Collected data:
>>
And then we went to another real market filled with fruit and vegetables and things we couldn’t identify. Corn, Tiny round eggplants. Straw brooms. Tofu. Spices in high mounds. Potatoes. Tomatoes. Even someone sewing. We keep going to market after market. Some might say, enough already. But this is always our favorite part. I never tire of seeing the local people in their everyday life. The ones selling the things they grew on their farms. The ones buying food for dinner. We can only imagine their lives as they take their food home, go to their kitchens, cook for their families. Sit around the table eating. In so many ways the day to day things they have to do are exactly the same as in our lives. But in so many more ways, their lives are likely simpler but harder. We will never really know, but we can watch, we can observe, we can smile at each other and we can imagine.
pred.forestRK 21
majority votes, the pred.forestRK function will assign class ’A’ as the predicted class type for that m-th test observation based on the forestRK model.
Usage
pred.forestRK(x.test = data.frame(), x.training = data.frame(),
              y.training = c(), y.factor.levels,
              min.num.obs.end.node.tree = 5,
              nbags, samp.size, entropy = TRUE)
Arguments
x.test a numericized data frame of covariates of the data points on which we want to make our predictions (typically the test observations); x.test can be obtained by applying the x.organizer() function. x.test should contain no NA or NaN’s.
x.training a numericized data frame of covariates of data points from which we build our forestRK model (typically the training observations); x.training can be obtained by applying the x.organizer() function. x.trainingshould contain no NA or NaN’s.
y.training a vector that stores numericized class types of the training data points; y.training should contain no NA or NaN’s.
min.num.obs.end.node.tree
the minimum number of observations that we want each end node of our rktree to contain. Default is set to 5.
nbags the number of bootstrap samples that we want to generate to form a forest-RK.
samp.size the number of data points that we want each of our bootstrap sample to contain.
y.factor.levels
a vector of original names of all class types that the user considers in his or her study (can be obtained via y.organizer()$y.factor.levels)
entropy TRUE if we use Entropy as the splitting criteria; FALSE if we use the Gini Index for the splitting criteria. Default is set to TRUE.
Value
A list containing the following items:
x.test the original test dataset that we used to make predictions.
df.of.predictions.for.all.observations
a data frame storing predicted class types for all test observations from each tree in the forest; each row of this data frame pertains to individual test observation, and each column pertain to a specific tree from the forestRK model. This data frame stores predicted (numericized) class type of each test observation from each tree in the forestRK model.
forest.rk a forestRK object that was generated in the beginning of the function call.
<<
* WORK INSTRUCTIONS:
The word "nbags" appears on some lines of the data above; count those lines and give only the total.

* YOUR RESPONSE:
2